Towards the end of the movie Kingdom of Heaven, after Balin surrenders control of Jerusalem to Saladin, he asks the question, "What is Jerusalem worth?" Is there any deeper meaning to the reply?

As per the IMDB quotes page:

Balian of Ibelin: What is Jerusalem worth?

Saladin: Nothing. [walks away]

Saladin: Everything!


To put things (very) simply; the whole bloody war was over the city or Jerusalem. Many lives were taken, from both sides, in an effort to possess it. In his moment of despair, Balian wonders if this city is worth all those losses, and shares his bewilderment with Saladin. Saladin at first replies "Nothing". Echoing this earlier exchange with Balian:

Balian of Ibelin: Before I lose it, I will burn it to the ground. Your holy places - ours. Every last thing in Jerusalem that drives men mad.

Saladin: I wonder if it would not be better if you did.

The city, as a geographic location, as cold stone, is almost worthless. The rational, secular view.

Then he goes back and smiles and says "Everything!" as there is deeper, more spiritual, value to city. Not only religious, but nationalistic as well. This is the emotional, spiritual view.

This dichotomy is the prevailing conflict that fuels the unrest in the region that continues to this day. I have always noted that among the more moderate people involved in the middle east conflict that there is always this struggle in their mind. Is this piece of land worth all the anguish?


Jerusalem with it's castles, forts, bricks and mortars, gold and silver and silk and everything else of material value is considered to be devoid of any true value in the eyes of salahuddin. Hence he says 'nothing'.

Remember that Balian asks the question 'what is Jerusalem worth' in the context of being bewildered as to why Salahudding fought such a long and arduous war, which cost the lives of thousands of people, in order to capture the city? Balian is portrayed in the film as someone who does not entirely understand spirituality, hence he says 'God does not speak to me'. Therefore, Balian and Salahuddin are shown to be men who are driven by two completely different things; and Balian does not entirely understand Salahuddin.

So to negate any possible assumption Balian might have had in his mind, that salahuddin fought for some kind of material gain, salahuddin says jerusalem is worth nothing. But then he adds, that it is worth everything.

Now, something which only carries material value cannot logically be worth more than everything else. And by everything Salahudding literally means the entire world. Thus by making this statement, Salahudding makes it clear to Balian that the true value of Jerusalem stems from the fact that it has been exalted above all other places by God.

  • Not "quite" right. Balian's wife committed suicide, a mortal sin putting her in purgatory. Balian's half-brother was his village's priest, ordered his wife's body to be beheaded before burial. Balian found out about this and killed his half-brother, committing his own mortal sin.
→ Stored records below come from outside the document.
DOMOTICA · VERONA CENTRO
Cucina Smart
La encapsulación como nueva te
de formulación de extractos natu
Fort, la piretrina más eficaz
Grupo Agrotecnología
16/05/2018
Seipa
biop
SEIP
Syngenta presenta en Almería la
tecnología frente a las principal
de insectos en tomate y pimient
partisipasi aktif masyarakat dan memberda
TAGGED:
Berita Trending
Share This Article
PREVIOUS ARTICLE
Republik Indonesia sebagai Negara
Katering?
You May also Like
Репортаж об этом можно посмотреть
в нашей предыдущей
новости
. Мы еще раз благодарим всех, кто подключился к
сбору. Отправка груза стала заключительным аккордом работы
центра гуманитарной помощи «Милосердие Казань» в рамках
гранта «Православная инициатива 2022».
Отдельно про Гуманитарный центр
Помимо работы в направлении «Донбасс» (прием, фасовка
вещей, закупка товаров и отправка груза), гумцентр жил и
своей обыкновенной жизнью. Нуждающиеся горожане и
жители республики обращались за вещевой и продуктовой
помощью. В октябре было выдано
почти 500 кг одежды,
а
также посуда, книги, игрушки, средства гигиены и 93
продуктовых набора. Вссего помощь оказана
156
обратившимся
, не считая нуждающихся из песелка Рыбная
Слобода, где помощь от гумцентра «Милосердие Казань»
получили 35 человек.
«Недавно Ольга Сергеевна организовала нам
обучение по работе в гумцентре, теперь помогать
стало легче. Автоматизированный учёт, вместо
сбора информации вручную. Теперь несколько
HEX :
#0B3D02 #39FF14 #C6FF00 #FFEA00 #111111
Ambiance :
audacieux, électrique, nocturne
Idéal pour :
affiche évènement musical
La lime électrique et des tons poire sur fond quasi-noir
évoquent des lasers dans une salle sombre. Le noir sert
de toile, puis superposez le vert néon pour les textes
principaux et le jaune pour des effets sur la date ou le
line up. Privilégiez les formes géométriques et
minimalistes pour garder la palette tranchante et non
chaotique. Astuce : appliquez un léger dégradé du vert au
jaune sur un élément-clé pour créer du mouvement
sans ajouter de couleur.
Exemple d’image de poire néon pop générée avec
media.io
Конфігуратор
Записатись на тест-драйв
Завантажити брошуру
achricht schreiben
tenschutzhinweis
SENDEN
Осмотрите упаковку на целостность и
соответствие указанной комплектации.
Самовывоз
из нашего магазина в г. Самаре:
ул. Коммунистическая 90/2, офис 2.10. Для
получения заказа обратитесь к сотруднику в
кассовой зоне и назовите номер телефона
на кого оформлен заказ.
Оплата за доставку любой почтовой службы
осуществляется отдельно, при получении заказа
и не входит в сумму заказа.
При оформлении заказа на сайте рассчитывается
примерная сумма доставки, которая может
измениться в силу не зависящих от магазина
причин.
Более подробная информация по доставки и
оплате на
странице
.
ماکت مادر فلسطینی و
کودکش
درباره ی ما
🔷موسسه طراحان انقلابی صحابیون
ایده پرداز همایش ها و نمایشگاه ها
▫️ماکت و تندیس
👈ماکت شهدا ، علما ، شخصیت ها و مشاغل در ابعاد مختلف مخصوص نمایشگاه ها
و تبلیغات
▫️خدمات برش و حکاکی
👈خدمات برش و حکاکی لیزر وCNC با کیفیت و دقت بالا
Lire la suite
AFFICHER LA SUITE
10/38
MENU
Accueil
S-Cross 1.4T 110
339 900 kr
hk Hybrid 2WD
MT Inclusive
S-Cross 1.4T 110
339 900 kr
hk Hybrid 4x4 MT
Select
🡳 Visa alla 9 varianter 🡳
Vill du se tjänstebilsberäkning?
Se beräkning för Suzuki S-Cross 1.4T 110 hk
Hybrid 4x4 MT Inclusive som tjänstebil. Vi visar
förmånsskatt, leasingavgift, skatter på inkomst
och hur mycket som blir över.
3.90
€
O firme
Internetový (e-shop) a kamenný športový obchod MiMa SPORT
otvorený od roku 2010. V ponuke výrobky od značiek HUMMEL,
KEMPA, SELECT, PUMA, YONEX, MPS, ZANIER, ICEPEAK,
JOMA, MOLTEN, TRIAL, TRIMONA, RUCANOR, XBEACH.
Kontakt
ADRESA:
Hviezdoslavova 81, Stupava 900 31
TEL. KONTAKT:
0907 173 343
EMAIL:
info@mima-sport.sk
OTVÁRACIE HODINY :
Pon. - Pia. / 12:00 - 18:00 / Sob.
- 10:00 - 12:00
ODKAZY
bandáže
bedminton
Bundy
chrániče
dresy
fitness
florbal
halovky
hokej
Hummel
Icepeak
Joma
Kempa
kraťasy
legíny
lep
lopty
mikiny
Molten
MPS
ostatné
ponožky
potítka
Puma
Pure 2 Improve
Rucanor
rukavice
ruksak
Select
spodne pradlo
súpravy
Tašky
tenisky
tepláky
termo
Now considered to be bereft of God, it's not that Balian didn't understand spirituality, it's that he knew he was lost to God, that "God no longer spoke to him." When Balian took up arms in Jerusalem, it was never to protect the holy places, which no longer meant anything to him, it was for the people. – CGCampbell Sep 20 '14 at 16:32

An epic quote condensing the tragedy of the human condition into two words. Nothing and everything. Nothing refers to the pure materialistic value of property, gold, silver jewleries, food, water, land etc. This does not make Jerusalem special; other places are equally bestowed with such goods, hence it is worth nothing more than any other city on earth. However, Jerusalem carries a none-materialistic value that cannot be measured in terms of tons of gold, money or whatever other worldly possessions one can have but rather an immaterial value that cannot be exchanged, measured or traded for, thus making it worth everything.


Also worth noting: this is a play on the context of the scene prior. (And a easter egg referring a previous scene.)

Both negotiators started out at a position they did not really hold to reach a result they wanted. Especially Balian. They played out their hands to no avail. Only after this did they play their honest hands to reach agreement.

Parallel to this: Balian asks what it's all worth, and Saladin first responds by the politically savvy answer to hide how much he had received in the deal. Only then did he honestly reveal that he thought it immensely important to him. It's a game of appearances masquerading over their inner makings. Good men needing to play their parts in society. Pawns in the game - getting release from the game when bringing their owns souls to the moves they made. As set put by the King earlier in the film.